As for how PBSC would take advantage of the rent-free lease, the college provided this list to the city: 

  • Annual fall and spring convocations for faculty.
  • Campus-wide Professional Development Day spring and fall for all campus staff and faculty.
  • Vocational graduation events, spring & fall for medical, criminal justice and Fire Academy programs.
  • Potential state and national political debates and events.
  • Business, sports and political speakers for both the campus as well as the PBG community.
  • Student sponsored events and rallies, typically one each semester.
  • Instructional programs for both vocational and non-vocational classes, including guest speakers.
  • Hosting college & intercollegiate E-sports ‘gaming’ events.
  • Hosting & broadcasting MOOCs — Massive Open On-line Courses of instructional study.
  • Hosting & broadcasting ‘TED Talks.’

Thirty PBSC construction trade students toured the construction site earlier this month, getting a hands-on introduction to air handlers and airlocks, the college said. Students are applying for paid internships in eight areas and the college is forging a sports marketing track.
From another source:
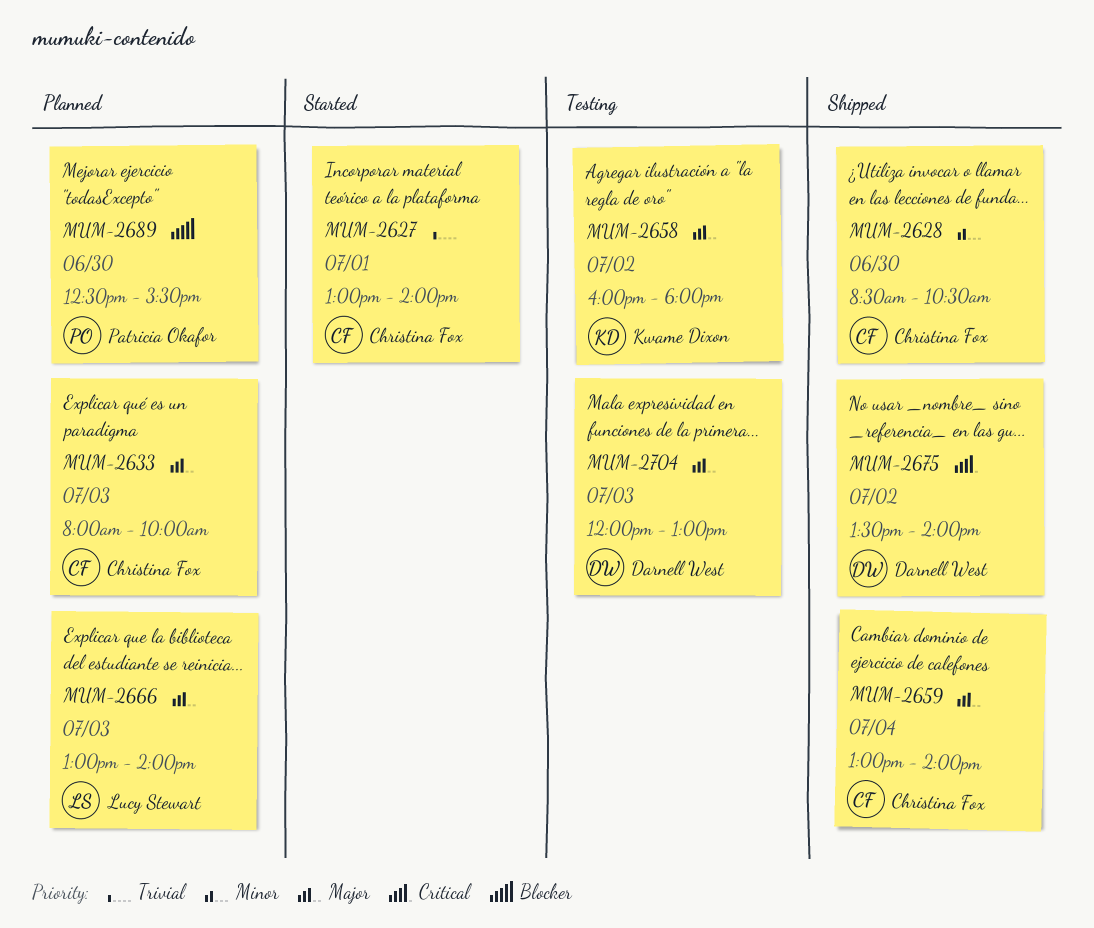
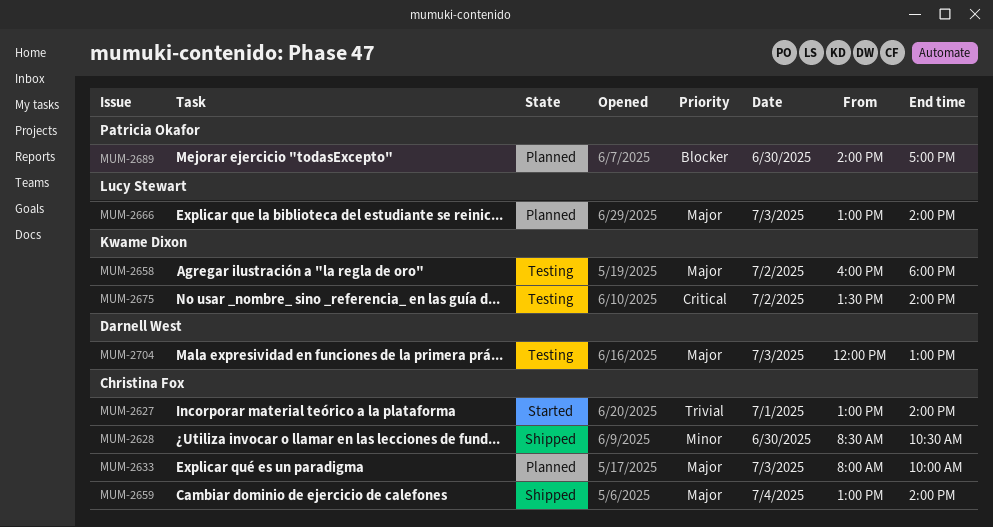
MUM-2675, status: Shipped -> Testing
MUM-2675, owner: Darnell West -> Kwame Dixon
MUM-2689, begins: 12:30 -> 14:00
MUM-2689, ends: 15:30 -> 17:00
“TMRW Sports is bringing an incredible opportunity that’s going to benefit the students for years to come,” PBSC spokeswoman Angela Harrington said. 

With its emphasis on technology and broadcasting, it takes an underused ball field and turns it into an unprecedented marketing and educational opportunity, she said.

“This,” she said, “isn’t your grandparents’, or great grandparents’, community college.”

Joel’s former Palm Beach Post colleague Christine Stapleton has filed three stories this week on PBSC’s golf deal, as well as the collapse. Here is Thursday’s Part 2.

Don’t miss: Wetlands in peril: County in bidding war for Pal-Mar preserves


© 2023 Joel Engelhardt. All rights reserved.

Author: Joel Engelhardt

Joel Engelhardt is an award-winning newspaper reporter and editor based in Palm Beach Gardens. He spent more than 40 years in the newspaper business, including 28 years at The Palm Beach Post. As a reporter, he covered countywide growth, the 2000 election and the birth of Cityplace in West Palm Beach. As an editor, he oversaw probes into the opioid scourge, private prisons, police-involved shootings and more. For seven years, he worked on the paper’s editorial board. Joel left The Post in December 2020. He and his wife, Donna, have lived together in Palm Beach Gardens since 1992.

3 thoughts on “Tiger Woods’ golf canopy shredded after power loss, high winds”

  1. There is a conflict in your story. In the beginning it says “Once deflated, the canopy became fodder for the pounding of persistent rains and 50 mph wind gusts. It now lies ripped to shreds, exposing support beams on the far-from-finished site.”
    Near the end of the story it says “This structure is designed for 140 mph wind speed zone. All fabric air-supported structures cannot meet windborne debris projectile resistance. The building must be deflated for all category 4 and 5 hurricanes.”
    Residential homes must meet hurricane building codes. How did a fabric structure get approval from the building dept?

    1. Very interesting point: My understanding that when fully inflated, the dome resists high winds up to 140 mph. But it got torn up after it deflated and had no wind resistance. The hurricane plan called for not only deflating the canopy but removing it. And of course a main point in the story was that they chose that site knowing full well the city would not have the authority to approve it or inspect it. All approvals would have come from Palm Beach State College and they apparently did not contemplate a deflated dome hit by high winds.